◆ Your assignment: Write the text of each row below as a JSON list of strings, with one string per line and no blank lines. Do this for every row.

(Stored items from a collection)
'''

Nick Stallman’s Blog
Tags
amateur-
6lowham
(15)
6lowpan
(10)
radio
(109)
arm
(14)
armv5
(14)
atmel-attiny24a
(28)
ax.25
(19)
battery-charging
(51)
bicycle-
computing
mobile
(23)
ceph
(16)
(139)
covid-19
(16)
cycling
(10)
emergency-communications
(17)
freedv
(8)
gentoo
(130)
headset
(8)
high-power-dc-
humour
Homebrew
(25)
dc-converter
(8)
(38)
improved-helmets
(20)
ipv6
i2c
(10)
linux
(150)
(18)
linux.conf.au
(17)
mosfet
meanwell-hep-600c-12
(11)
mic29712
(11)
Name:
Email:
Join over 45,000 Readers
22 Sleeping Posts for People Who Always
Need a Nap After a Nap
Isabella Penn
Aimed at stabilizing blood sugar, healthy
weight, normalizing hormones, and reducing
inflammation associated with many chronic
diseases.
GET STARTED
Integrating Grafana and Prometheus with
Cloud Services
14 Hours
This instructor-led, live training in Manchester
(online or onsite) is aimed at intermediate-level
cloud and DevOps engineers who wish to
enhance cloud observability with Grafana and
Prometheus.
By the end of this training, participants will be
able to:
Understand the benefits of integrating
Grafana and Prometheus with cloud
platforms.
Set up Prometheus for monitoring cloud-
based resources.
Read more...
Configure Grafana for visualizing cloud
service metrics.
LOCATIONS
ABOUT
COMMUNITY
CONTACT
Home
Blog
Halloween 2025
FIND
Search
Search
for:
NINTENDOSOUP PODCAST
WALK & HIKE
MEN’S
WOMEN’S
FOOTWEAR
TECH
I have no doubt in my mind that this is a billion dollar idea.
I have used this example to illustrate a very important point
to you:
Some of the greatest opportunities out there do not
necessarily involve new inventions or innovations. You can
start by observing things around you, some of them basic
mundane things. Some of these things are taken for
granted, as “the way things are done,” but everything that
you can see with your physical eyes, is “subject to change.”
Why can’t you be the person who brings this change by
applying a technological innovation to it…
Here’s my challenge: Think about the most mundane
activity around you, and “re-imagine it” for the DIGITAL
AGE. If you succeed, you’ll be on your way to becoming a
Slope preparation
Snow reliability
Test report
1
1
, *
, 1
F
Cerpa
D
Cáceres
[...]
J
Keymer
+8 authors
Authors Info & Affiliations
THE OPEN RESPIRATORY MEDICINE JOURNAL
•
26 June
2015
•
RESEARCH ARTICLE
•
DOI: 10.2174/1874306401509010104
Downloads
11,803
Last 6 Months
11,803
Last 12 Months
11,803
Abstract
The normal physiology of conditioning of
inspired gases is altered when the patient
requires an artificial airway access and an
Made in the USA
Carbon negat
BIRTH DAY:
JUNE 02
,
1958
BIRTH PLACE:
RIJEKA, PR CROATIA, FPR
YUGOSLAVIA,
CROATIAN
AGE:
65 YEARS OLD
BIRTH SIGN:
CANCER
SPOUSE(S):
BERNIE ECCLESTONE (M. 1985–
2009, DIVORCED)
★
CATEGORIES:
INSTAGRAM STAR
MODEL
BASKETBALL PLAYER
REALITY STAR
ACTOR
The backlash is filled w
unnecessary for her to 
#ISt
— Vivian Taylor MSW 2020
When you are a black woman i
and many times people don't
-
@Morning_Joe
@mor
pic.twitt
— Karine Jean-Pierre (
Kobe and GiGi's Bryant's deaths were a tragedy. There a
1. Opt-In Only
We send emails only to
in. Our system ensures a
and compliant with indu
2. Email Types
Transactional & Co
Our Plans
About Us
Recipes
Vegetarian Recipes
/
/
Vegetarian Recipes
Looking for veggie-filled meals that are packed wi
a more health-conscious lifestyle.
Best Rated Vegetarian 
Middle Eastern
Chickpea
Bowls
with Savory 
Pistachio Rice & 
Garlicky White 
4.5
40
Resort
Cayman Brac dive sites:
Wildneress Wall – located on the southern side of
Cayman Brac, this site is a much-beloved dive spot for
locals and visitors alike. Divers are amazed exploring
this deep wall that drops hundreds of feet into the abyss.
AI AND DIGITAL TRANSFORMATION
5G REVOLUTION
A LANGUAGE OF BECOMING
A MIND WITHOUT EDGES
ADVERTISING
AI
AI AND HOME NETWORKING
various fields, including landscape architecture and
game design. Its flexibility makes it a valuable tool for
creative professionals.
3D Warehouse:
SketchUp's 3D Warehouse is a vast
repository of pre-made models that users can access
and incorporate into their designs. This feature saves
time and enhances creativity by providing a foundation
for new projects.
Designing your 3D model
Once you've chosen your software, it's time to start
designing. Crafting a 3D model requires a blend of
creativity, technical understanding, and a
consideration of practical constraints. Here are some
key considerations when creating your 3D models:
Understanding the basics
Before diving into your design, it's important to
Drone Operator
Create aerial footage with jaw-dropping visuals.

'''

◆ Exercise solution:
[
  "Nick Stallman’s Blog",
  "Tags",
  "amateur-",
  "6lowham",
  "(15)",
  "6lowpan",
  "(10)",
  "radio",
  "(109)",
  "arm",
  "(14)",
  "armv5",
  "(14)",
  "atmel-attiny24a",
  "(28)",
  "ax.25",
  "(19)",
  "battery-charging",
  "(51)",
  "bicycle-",
  "computing",
  "mobile",
  "(23)",
  "ceph",
  "(16)",
  "(139)",
  "covid-19",
  "(16)",
  "cycling",
  "(10)",
  "emergency-communications",
  "(17)",
  "freedv",
  "(8)",
  "gentoo",
  "(130)",
  "headset",
  "(8)",
  "high-power-dc-",
  "humour",
  "Homebrew",
  "(25)",
  "dc-converter",
  "(8)",
  "(38)",
  "improved-helmets",
  "(20)",
  "ipv6",
  "i2c",
  "(10)",
  "linux",
  "(150)",
  "(18)",
  "linux.conf.au",
  "(17)",
  "mosfet",
  "meanwell-hep-600c-12",
  "(11)",
  "mic29712",
  "(11)",
  "Name:",
  "Email:",
  "Join over 45,000 Readers",
  "22 Sleeping Posts for People Who Always",
  "Need a Nap After a Nap",
  "Isabella Penn",
  "Aimed at stabilizing blood sugar, healthy",
  "weight, normalizing hormones, and reducing",
  "inflammation associated with many chronic",
  "diseases.",
  "GET STARTED",
  "Integrating Grafana and Prometheus with",
  "Cloud Services",
  "14 Hours",
  "This instructor-led, live training in Manchester",
  "(online or onsite) is aimed at intermediate-level",
  "cloud and DevOps engineers who wish to",
  "enhance cloud observability with Grafana and",
  "Prometheus.",
  "By the end of this training, participants will be",
  "able to:",
  "Understand the benefits of integrating",
  "Grafana and Prometheus with cloud",
  "platforms.",
  "Set up Prometheus for monitoring cloud-",
  "based resources.",
  "Read more...",
  "Configure Grafana for visualizing cloud",
  "service metrics.",
  "LOCATIONS",
  "ABOUT",
  "COMMUNITY",
  "CONTACT",
  "Home",
  "Blog",
  "Halloween 2025",
  "FIND",
  "Search",
  "Search",
  "for:",
  "NINTENDOSOUP PODCAST",
  "WALK & HIKE",
  "MEN’S",
  "WOMEN’S",
  "FOOTWEAR",
  "TECH",
  "I have no doubt in my mind that this is a billion dollar idea.",
  "I have used this example to illustrate a very important point",
  "to you:",
  "Some of the greatest opportunities out there do not",
  "necessarily involve new inventions or innovations. You can",
  "start by observing things around you, some of them basic",
  "mundane things. Some of these things are taken for",
  "granted, as “the way things are done,” but everything that",
  "you can see with your physical eyes, is “subject to change.”",
  "Why can’t you be the person who brings this change by",
  "applying a technological innovation to it…",
  "Here’s my challenge: Think about the most mundane",
  "activity around you, and “re-imagine it” for the DIGITAL",
  "AGE. If you succeed, you’ll be on your way to becoming a",
  "Slope preparation",
  "Snow reliability",
  "Test report",
  "1",
  "1",
  ", *",
  ", 1",
  "F",
  "Cerpa",
  "D",
  "Cáceres",
  "[...]",
  "J",
  "Keymer",
  "+8 authors",
  "Authors Info & Affiliations",
  "THE OPEN RESPIRATORY MEDICINE JOURNAL",
  "•",
  "26 June",
  "2015",
  "•",
  "RESEARCH ARTICLE",
  "•",
  "DOI: 10.2174/1874306401509010104",
  "Downloads",
  "11,803",
  "Last 6 Months",
  "11,803",
  "Last 12 Months",
  "11,803",
  "Abstract",
  "The normal physiology of conditioning of",
  "inspired gases is altered when the patient",
  "requires an artificial airway access and an",
  "Made in the USA",
  "Carbon negat",
  "BIRTH DAY:",
  "JUNE 02",
  ",",
  "1958",
  "BIRTH PLACE:",
  "RIJEKA, PR CROATIA, FPR",
  "YUGOSLAVIA,",
  "CROATIAN",
  "AGE:",
  "65 YEARS OLD",
  "BIRTH SIGN:",
  "CANCER",
  "SPOUSE(S):",
  "BERNIE ECCLESTONE (M. 1985–",
  "2009, DIVORCED)",
  "★",
  "CATEGORIES:",
  "INSTAGRAM STAR",
  "MODEL",
  "BASKETBALL PLAYER",
  "REALITY STAR",
  "ACTOR",
  "The backlash is filled w",
  "unnecessary for her to ",
  "#ISt",
  "— Vivian Taylor MSW 2020",
  "When you are a black woman i",
  "and many times people don't",
  "-",
  "@Morning_Joe",
  "@mor",
  "pic.twitt",
  "— Karine Jean-Pierre (",
  "Kobe and GiGi's Bryant's deaths were a tragedy. There a",
  "1. Opt-In Only",
  "We send emails only to",
  "in. Our system ensures a",
  "and compliant with indu",
  "2. Email Types",
  "Transactional & Co",
  "Our Plans",
  "About Us",
  "Recipes",
  "Vegetarian Recipes",
  "/",
  "/",
  "Vegetarian Recipes",
  "Looking for veggie-filled meals that are packed wi",
  "a more health-conscious lifestyle.",
  "Best Rated Vegetarian ",
  "Middle Eastern",
  "Chickpea",
  "Bowls",
  "with Savory ",
  "Pistachio Rice & ",
  "Garlicky White ",
  "4.5",
  "40",
  "Resort",
  "Cayman Brac dive sites:",
  "Wildneress Wall – located on the southern side of",
  "Cayman Brac, this site is a much-beloved dive spot for",
  "locals and visitors alike. Divers are amazed exploring",
  "this deep wall that drops hundreds of feet into the abyss.",
  "AI AND DIGITAL TRANSFORMATION",
  "5G REVOLUTION",
  "A LANGUAGE OF BECOMING",
  "A MIND WITHOUT EDGES",
  "ADVERTISING",
  "AI",
  "AI AND HOME NETWORKING",
  "various fields, including landscape architecture and",
  "game design. Its flexibility makes it a valuable tool for",
  "creative professionals.",
  "3D Warehouse:",
  "SketchUp's 3D Warehouse is a vast",
  "repository of pre-made models that users can access",
  "and incorporate into their designs. This feature saves",
  "time and enhances creativity by providing a foundation",
  "for new projects.",
  "Designing your 3D model",
  "Once you've chosen your software, it's time to start",
  "designing. Crafting a 3D model requires a blend of",
  "creativity, technical understanding, and a",
  "consideration of practical constraints. Here are some",
  "key considerations when creating your 3D models:",
  "Understanding the basics",
  "Before diving into your design, it's important to",
  "Drone Operator",
  "Create aerial footage with jaw-dropping visuals."
]